— begin —
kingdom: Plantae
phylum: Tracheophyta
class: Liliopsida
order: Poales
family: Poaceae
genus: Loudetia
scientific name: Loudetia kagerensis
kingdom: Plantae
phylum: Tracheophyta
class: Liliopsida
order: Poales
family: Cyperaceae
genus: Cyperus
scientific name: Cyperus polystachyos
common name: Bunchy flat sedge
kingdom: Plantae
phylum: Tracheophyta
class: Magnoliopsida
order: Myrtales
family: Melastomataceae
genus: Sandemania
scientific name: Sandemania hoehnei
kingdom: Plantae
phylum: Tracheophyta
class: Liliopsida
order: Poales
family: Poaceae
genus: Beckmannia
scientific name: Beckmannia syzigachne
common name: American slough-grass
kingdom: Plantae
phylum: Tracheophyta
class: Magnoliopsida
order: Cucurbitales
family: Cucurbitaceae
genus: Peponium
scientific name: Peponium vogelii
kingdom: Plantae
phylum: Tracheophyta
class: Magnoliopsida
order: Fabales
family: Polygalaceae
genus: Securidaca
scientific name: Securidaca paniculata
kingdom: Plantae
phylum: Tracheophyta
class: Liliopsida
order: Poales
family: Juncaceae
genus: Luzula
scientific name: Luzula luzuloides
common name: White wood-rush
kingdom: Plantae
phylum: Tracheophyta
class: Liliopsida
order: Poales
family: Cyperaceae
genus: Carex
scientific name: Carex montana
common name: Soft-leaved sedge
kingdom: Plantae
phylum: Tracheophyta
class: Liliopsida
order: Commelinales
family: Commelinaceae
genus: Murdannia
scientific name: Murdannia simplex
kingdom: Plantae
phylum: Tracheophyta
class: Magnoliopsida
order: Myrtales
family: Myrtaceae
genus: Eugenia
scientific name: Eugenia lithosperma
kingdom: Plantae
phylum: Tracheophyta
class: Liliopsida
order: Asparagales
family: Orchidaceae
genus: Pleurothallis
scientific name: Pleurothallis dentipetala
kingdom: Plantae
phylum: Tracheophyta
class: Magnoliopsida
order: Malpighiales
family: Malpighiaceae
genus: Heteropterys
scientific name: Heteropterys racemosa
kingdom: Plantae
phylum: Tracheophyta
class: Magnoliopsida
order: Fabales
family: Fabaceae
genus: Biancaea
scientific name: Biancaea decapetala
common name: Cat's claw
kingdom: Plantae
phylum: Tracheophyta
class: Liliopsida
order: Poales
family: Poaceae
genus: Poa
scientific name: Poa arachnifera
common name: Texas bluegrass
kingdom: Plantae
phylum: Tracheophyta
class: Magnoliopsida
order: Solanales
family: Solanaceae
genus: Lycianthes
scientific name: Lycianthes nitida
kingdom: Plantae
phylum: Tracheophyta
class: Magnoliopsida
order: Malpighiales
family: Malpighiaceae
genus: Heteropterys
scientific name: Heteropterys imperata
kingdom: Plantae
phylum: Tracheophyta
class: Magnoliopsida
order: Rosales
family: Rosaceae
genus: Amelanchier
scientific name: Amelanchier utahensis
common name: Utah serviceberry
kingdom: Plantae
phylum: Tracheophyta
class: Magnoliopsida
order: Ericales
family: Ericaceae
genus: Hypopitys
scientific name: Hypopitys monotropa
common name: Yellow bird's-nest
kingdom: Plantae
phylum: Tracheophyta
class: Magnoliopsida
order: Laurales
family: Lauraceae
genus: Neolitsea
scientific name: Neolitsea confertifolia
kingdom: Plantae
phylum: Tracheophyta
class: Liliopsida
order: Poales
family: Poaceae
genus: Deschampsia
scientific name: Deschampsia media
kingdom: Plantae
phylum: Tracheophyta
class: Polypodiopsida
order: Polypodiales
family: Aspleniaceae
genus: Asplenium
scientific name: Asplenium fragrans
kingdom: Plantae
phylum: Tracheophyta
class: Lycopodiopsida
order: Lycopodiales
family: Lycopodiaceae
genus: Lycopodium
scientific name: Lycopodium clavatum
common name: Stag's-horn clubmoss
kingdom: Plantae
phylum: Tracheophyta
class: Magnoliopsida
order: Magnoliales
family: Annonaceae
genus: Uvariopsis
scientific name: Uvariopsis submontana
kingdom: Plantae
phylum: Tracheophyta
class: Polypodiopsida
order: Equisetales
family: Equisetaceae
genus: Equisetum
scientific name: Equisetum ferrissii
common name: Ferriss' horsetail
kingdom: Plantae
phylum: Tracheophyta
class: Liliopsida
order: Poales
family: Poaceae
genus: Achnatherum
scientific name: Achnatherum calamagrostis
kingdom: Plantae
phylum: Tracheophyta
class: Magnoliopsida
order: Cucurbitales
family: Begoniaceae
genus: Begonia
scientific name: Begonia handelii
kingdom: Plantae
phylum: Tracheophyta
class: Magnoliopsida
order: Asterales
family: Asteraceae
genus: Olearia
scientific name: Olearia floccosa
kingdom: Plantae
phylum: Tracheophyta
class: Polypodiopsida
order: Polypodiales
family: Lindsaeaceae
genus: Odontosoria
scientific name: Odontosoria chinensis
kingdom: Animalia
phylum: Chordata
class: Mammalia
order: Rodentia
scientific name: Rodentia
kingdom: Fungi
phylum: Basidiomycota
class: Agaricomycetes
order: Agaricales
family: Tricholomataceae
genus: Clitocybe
— end —
Convert the lines from the very first one through the line containing "genus: Cyperus", both included, into a JSON list of strings with one string per line, leaving out any blank lines.

[
  "kingdom: Plantae",
  "phylum: Tracheophyta",
  "class: Liliopsida",
  "order: Poales",
  "family: Poaceae",
  "genus: Loudetia",
  "scientific name: Loudetia kagerensis",
  "kingdom: Plantae",
  "phylum: Tracheophyta",
  "class: Liliopsida",
  "order: Poales",
  "family: Cyperaceae",
  "genus: Cyperus"
]